** Opening Listed entries block **

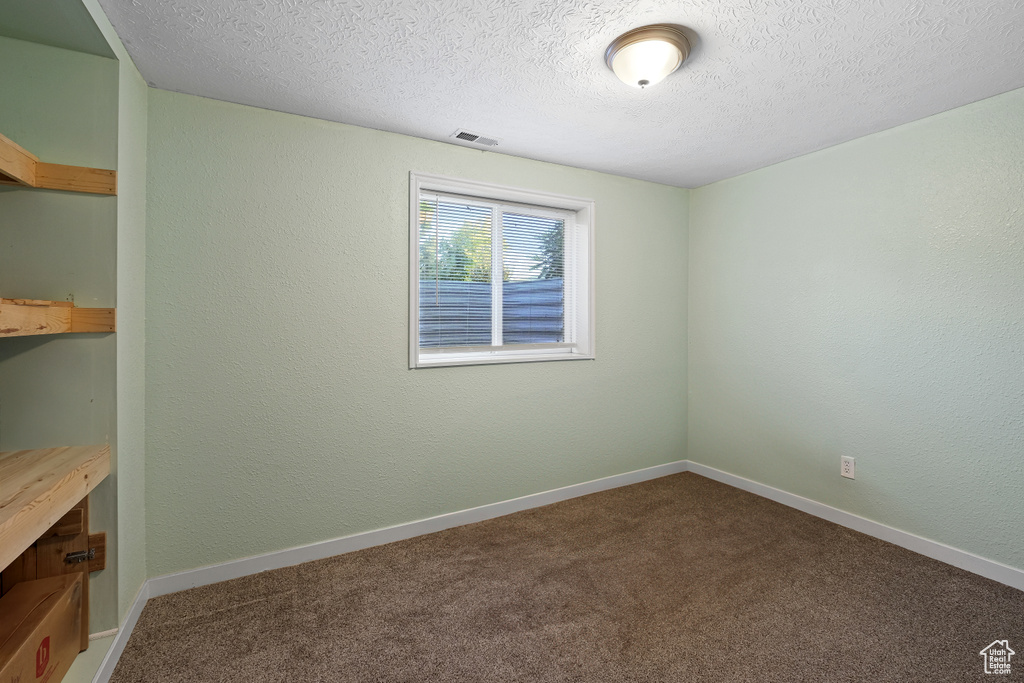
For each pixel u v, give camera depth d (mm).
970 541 2025
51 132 1420
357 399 2225
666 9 1373
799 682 1398
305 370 2102
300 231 2078
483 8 1367
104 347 1473
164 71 1707
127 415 1593
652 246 3227
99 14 1341
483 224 2715
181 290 1859
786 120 2176
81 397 1455
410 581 1953
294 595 1847
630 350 3150
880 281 2322
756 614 1729
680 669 1450
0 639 1111
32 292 1400
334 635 1610
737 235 3057
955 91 1884
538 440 2787
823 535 2377
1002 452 1932
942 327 2104
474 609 1761
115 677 1409
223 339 1938
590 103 1993
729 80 1799
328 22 1434
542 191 2746
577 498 2900
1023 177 1854
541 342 2924
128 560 1613
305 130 2086
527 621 1690
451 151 2451
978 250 1984
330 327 2152
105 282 1469
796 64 1681
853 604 1786
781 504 2789
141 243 1747
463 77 1777
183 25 1439
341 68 1705
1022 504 1881
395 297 2307
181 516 1878
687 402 3400
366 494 2258
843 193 2471
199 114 1890
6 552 924
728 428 3145
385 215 2271
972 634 1610
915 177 2182
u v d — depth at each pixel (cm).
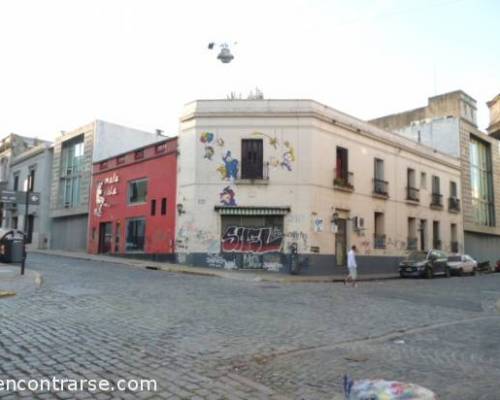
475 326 987
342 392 511
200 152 2444
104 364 573
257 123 2434
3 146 4841
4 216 4519
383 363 643
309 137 2411
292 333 821
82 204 3428
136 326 812
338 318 1011
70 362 576
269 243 2370
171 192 2570
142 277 1741
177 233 2484
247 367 596
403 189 3070
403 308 1223
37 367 550
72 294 1165
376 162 2912
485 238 4138
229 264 2361
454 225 3644
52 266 2009
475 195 3969
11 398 448
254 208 2367
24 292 1159
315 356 669
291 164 2398
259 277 2011
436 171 3478
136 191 2903
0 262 2142
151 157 2756
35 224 3953
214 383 518
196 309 1030
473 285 2088
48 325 790
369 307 1209
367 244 2714
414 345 777
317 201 2402
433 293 1656
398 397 295
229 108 2448
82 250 3384
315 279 2078
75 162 3625
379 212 2856
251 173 2411
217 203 2400
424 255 2611
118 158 3088
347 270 2558
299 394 502
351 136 2680
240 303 1162
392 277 2475
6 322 800
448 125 3841
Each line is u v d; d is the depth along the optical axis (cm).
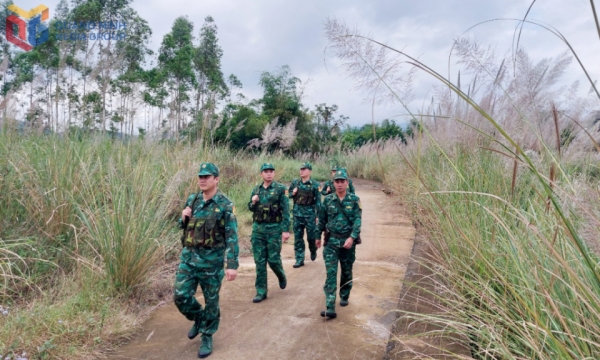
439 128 503
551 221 273
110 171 548
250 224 912
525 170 362
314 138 3209
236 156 1316
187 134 979
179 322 443
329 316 443
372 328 413
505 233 329
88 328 393
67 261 509
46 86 675
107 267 474
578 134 349
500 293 303
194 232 376
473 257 332
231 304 499
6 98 621
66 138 629
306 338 398
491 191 396
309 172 684
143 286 500
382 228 897
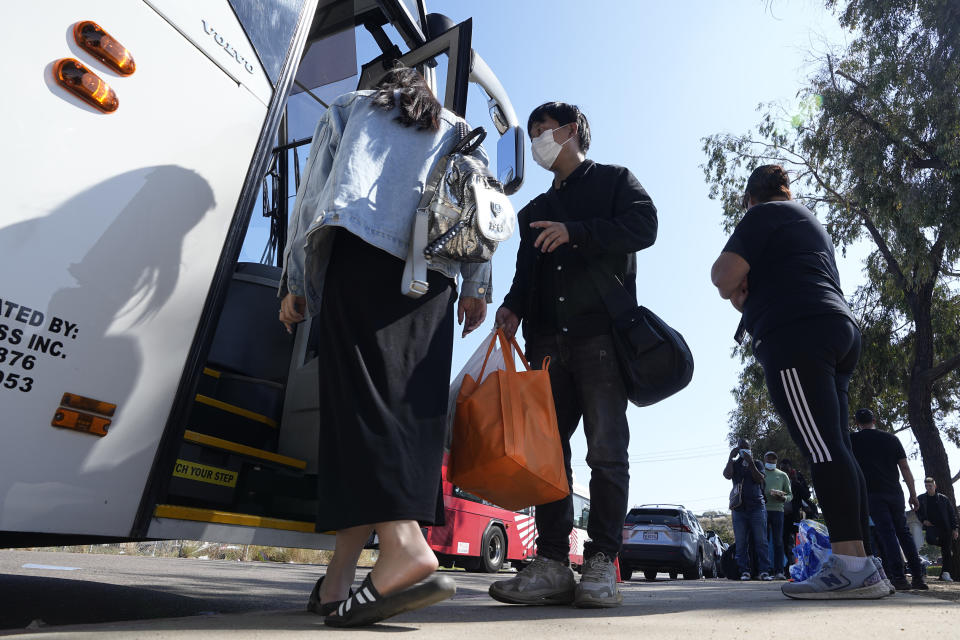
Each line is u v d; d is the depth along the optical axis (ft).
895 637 4.99
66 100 5.21
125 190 5.70
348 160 6.07
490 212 6.24
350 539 6.49
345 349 5.71
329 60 12.68
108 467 5.59
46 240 5.05
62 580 11.01
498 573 36.24
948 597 13.15
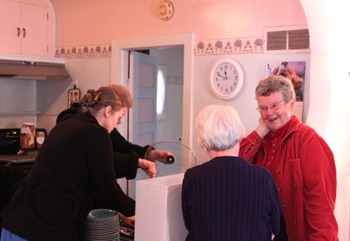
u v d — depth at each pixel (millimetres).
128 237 2049
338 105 2289
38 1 4227
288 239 1836
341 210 2355
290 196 1817
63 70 4289
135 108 4016
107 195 1984
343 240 2379
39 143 4242
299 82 2783
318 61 2260
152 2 3574
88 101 2125
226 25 3133
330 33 2209
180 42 3389
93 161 1942
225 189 1446
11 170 3574
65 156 1930
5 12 3957
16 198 1990
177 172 2438
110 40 3912
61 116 2402
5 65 3859
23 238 1907
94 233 1907
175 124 5688
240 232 1414
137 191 1637
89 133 1950
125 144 2980
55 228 1883
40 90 4602
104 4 3926
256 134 1953
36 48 4230
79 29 4156
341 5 2232
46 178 1933
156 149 2539
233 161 1476
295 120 1888
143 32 3662
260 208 1436
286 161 1840
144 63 4160
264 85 1882
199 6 3273
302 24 2771
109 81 3941
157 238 1580
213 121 1510
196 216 1477
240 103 3084
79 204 1927
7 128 4387
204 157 3287
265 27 2941
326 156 1778
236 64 3059
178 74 5676
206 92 3260
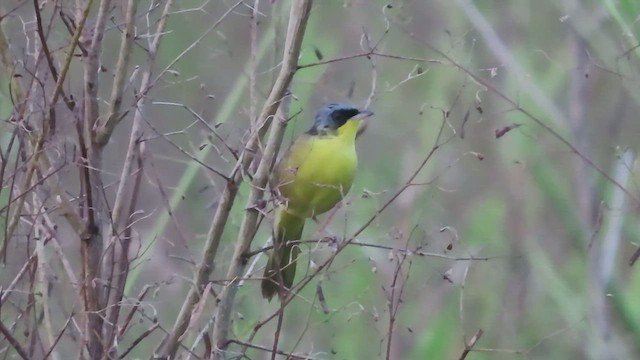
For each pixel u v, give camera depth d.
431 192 12.80
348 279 11.47
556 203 12.88
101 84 10.78
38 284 8.73
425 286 11.45
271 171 8.21
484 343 12.52
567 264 13.20
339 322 11.60
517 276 13.01
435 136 13.45
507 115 13.07
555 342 12.63
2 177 7.69
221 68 12.02
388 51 13.46
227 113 10.05
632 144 12.84
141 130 10.12
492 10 14.52
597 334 12.37
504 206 13.53
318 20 12.66
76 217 8.13
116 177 10.73
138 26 10.70
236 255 8.24
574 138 12.70
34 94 8.12
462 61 11.65
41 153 7.96
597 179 12.67
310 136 9.89
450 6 13.64
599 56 12.58
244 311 10.79
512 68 11.85
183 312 8.04
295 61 7.97
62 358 8.95
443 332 12.38
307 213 9.74
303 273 11.72
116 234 8.02
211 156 11.48
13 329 8.12
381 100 13.97
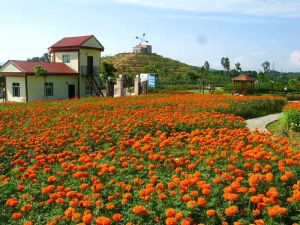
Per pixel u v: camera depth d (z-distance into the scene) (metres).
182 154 8.20
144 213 5.03
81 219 5.11
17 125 12.62
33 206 5.68
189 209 5.27
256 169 6.64
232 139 9.04
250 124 17.84
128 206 5.56
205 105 18.09
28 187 6.39
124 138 10.06
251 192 5.70
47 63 35.50
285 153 7.82
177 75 72.56
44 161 7.64
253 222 5.25
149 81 43.06
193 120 12.44
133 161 7.45
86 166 6.96
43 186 6.46
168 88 45.31
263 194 5.87
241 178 6.00
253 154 7.18
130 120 12.47
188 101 20.47
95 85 37.34
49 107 18.70
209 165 6.91
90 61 37.31
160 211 5.32
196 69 95.50
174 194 5.62
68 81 35.38
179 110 16.36
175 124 12.14
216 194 5.78
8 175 7.57
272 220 5.18
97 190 5.98
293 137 13.26
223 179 6.20
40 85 33.12
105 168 6.68
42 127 12.11
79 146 9.18
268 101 23.28
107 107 18.36
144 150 8.12
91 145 9.98
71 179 6.75
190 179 5.87
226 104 18.91
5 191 6.28
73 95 35.97
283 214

** Closing Listed entries block **

What is being asked
Looking at the entries above, determine how many lines contain the word "camera" and state only that number.

Answer space
3